• _Provided text_
□ □ □
Since these data types result in small row sizes, usually only a few kilobytes,
they generally do not cause memory issues.
However, when masking larger data types, memory usage becomes more significant.
Large text fields, for instance, can use up to 4 times their size in memory when loaded into DataMasque.
For example, a single TEXT row of 100 MB would consume 400 MB of memory.
If you are masking 20 rows, each 100 MB in size, the memory requirement becomes: 20 rows x 100 MB x 4 = 8000 MB.
This would exceed the available memory in an 8 GB DataMasque instance.
To avoid memory exhaustion, you can reduce the batch_size to a lower value
based on the size of the rows being processed.
For example, masking 5 rows instead of 20 would significantly reduce memory usage.
Additionally, certain mask types, such as xml, json, and imitate, require extra memory during masking operations.
These types can consume up to 20 times the size of the data being masked.
When working with large text data, be cautious to avoid memory overload.
Snowflake Recommendations
Introduction
Snowflake differs from other RDBMS systems like Postgres in two significant ways.
- It is designed for very large volumes of data: writing more data in fewer requests is very efficient. For example, writing twenty times the amount of data might only take five times as long.
- It has a major limitation: due to table locking, only one batch of masked data can be written back to the target table at a time.
The above imply that using multiple workers to mask one table will only have a limited effect - the workers will sit idle, waiting for their turn to write back the masked data. Using larger batch sizes is more effective: it reduces the average write time per row, reduces the number of batches to mask, and means each worker spends more time masking rather than waiting.
Provided the machine running DataMasque has sufficient RAM, it is strongly recommended to use larger batch sizes. As an example, during internal testing, 8 workers did not perform faster than 4 workers with the default batch size of 50,000 rows. However, large performance gains were achieved with 8 workers by increasing the batch size to 500,000 rows.
Recommendations
The following is a list of recommendations for masking Snowflake databases.
- Where possible, create the table(s) to be masked as a zero-copy clone of the original production data
(using
CREATE TABLE <table to be masked> CLONE <production table>). - We strongly recommend creating a warehouse solely for use by DataMasque. This not only avoids contention, but also allows you to clearly see the compute costs incurred by DataMasque.
□ □ □
• _Data extracts_
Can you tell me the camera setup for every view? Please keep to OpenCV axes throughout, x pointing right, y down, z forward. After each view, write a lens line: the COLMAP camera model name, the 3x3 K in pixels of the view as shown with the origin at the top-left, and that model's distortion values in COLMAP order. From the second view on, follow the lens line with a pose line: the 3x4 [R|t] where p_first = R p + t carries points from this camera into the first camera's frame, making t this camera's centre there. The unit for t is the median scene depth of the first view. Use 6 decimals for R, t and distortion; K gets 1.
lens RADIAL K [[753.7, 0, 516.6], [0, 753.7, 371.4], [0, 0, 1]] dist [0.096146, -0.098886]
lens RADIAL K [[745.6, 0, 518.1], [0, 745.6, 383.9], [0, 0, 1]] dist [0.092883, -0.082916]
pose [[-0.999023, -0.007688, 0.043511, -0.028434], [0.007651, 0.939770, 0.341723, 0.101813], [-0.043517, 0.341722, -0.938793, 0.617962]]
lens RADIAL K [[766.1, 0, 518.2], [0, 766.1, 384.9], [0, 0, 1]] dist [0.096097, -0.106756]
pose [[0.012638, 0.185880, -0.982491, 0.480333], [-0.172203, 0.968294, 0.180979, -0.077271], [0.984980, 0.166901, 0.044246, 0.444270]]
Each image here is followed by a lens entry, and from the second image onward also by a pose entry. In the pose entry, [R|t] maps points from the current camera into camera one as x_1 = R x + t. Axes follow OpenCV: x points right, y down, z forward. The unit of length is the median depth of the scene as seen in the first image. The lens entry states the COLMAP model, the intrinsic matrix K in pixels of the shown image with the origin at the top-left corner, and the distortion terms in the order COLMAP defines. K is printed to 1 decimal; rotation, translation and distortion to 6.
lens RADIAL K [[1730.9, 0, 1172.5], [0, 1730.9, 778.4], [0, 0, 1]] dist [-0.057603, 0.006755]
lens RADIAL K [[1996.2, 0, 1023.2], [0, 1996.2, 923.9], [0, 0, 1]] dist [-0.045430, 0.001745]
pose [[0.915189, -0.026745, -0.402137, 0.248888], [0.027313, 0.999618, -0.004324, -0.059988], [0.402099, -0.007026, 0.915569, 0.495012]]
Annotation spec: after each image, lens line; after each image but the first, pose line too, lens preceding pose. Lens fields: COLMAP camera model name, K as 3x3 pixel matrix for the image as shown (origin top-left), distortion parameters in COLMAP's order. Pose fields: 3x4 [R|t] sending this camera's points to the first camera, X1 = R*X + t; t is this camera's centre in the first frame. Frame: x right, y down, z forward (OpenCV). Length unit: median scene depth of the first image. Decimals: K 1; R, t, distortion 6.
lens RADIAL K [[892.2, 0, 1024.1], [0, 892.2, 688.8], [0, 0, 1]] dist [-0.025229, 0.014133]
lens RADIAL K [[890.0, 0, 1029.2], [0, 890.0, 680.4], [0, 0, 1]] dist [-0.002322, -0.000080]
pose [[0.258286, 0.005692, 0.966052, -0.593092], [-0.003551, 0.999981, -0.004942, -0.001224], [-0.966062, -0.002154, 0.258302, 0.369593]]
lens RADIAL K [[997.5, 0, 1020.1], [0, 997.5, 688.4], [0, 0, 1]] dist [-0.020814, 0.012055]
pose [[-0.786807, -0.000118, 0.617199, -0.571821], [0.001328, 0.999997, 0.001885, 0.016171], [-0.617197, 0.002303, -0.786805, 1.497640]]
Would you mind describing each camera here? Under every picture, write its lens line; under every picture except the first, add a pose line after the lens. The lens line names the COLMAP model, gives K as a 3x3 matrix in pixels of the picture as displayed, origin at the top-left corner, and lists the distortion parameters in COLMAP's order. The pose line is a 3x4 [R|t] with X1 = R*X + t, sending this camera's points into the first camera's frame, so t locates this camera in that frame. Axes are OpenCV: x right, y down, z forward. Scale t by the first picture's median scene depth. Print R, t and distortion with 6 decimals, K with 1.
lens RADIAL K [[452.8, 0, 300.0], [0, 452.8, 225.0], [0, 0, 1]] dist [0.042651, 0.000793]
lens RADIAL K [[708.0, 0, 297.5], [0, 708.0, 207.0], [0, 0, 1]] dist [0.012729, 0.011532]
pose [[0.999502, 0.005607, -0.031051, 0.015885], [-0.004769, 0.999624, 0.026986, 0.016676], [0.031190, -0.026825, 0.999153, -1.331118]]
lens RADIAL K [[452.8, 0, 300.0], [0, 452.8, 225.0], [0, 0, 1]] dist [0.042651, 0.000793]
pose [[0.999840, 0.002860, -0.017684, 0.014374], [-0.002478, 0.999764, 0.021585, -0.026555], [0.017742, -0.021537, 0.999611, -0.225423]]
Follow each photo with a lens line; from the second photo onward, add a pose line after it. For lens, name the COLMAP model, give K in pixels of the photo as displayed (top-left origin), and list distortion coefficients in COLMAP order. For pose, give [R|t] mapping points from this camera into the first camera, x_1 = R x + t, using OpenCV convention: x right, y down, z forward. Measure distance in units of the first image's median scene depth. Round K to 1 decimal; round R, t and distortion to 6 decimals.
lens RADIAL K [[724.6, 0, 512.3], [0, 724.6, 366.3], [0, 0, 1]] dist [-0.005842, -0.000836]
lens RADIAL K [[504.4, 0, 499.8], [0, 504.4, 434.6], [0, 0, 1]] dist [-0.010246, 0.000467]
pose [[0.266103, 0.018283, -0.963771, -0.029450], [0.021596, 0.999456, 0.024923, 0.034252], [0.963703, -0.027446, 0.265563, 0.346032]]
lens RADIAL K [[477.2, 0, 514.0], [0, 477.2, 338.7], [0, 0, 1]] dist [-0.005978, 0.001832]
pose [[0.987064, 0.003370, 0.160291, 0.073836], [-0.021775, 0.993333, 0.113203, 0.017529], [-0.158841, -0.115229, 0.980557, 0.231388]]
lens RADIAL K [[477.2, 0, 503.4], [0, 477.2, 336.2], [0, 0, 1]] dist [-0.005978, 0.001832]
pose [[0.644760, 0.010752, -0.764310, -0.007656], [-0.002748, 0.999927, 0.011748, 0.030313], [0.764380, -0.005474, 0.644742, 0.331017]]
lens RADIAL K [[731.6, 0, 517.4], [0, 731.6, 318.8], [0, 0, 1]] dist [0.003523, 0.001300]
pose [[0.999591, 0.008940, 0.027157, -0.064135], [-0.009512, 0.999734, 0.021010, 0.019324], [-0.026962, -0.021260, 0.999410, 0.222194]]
□ □ □
• _Brief 1_
In the DataMasque memory and Snowflake text, which mask types are said to need extra memory during masking?
• _Brief 2_
Carry the text on DataMasque memory use and Snowflake masking forward from its last sentence.
Nothing here makes use of the records.

• _Answer 1_
xml, json, imitate

• _Answer 2_
- A warehouse size of Small or Medium is more than adequate for masking. Unless you are masking a lot of tables in parallel, you are unlikely to get faster performance with a larger warehouse, as the bottleneck is not the warehouse, but the machine running DataMasque.
- Use large batch sizes. A good value is on the order of 250,000 to 1,000,000 rows, depending on the number of columns, their data types, and available RAM.
- Mask multiple tables in parallel to avoid table lock contention. See Parallel tasks.
- Use between 4 and 12 workers per table. Fewer than 4 workers is not efficient, while too many workers results in lock contention.
Note: The DataMasque UI defaults the batch size to 250,000 when a Snowflake database is selected as the target for masking.
Note: Use of very large batch sizes with multiple workers and/or parallel tasks can exhaust the RAM on the machine running DataMasque and render it unresponsive. Select a batch size and number of workers that maximises masking speed while retaining at least 1GiB of free memory.
Note: With larger batch sizes, the workers are mostly CPU-bound performing the actual masking, rather than waiting for Snowflake or performing I/O. This maximises masking efficiency, but means CPU usage will be much higher than for other databases. The maximum number of workers (across all parallel tasks) should therefore be limited to 1.5x the number of vCPUs at the very most, rather than the above suggested value of twice the number of vCPUs. For example, on a machine with 16 vCPUs, limit the number of concurrent workers to 24.